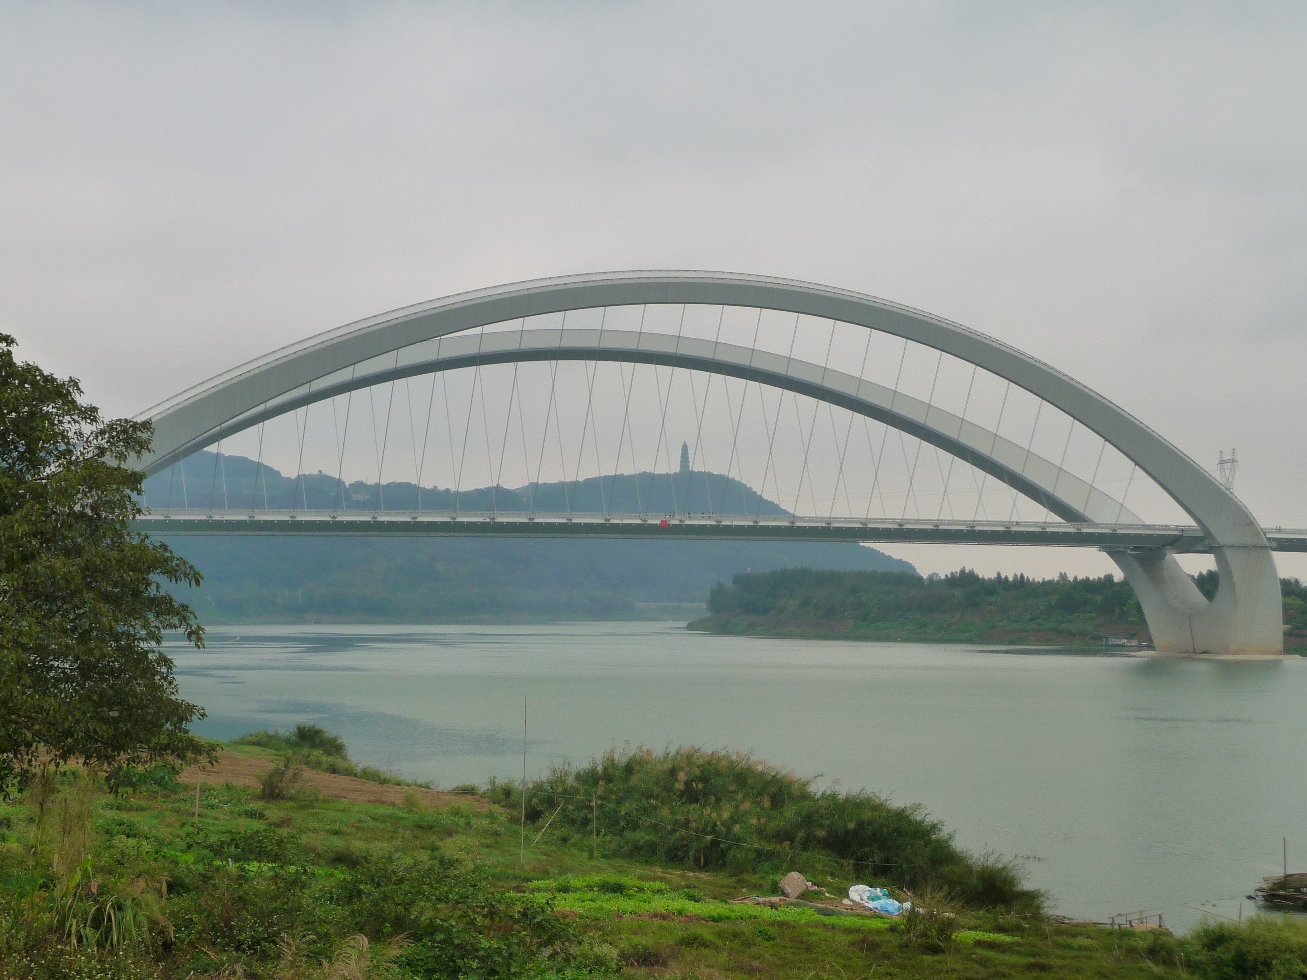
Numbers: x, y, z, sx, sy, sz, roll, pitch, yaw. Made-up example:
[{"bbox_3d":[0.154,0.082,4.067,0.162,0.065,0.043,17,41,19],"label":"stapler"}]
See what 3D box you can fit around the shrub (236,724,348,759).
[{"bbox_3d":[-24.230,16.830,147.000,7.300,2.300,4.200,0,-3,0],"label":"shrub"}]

* * *

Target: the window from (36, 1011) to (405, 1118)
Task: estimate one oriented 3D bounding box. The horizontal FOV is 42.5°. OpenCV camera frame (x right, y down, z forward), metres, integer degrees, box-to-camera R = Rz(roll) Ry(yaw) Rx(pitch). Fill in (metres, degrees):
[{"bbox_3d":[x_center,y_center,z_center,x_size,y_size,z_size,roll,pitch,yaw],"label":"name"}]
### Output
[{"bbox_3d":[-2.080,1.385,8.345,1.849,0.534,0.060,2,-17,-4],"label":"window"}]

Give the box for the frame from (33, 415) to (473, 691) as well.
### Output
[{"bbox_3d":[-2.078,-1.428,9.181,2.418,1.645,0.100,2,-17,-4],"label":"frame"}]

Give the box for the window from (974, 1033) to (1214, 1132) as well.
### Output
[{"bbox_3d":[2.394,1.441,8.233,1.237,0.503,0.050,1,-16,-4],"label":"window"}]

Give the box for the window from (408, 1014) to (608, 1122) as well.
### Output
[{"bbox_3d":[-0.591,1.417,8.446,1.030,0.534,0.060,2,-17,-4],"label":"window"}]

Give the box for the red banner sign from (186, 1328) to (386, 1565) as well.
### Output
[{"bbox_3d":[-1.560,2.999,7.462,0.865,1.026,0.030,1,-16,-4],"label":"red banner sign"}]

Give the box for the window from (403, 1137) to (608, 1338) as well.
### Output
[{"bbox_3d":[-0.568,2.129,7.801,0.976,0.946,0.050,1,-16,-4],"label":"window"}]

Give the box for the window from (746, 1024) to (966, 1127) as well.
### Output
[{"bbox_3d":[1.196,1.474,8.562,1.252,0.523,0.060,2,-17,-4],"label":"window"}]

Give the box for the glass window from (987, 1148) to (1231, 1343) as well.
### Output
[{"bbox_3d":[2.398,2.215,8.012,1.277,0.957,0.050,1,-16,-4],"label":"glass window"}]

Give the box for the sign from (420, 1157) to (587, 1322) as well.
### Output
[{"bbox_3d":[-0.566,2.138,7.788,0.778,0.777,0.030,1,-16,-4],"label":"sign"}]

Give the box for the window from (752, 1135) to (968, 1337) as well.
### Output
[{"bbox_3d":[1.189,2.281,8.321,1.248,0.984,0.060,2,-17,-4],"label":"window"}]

ABOUT THIS EXERCISE: Using the listing, filter for "roll" and return the matching lines.

ANSWER BELOW:
Numbers: x, y, z, sx, sy, sz, roll, pitch, yaw. Made-up example:
Task: estimate one oriented 3D bounding box. The horizontal FOV is 42.5°. OpenCV camera frame (x right, y down, z forward), metres, integer degrees, box-to-camera R = Rz(roll) Ry(yaw) Rx(pitch). Fill in (metres, degrees):
[{"bbox_3d":[x_center,y_center,z_center,x_size,y_size,z_size,roll,pitch,yaw],"label":"name"}]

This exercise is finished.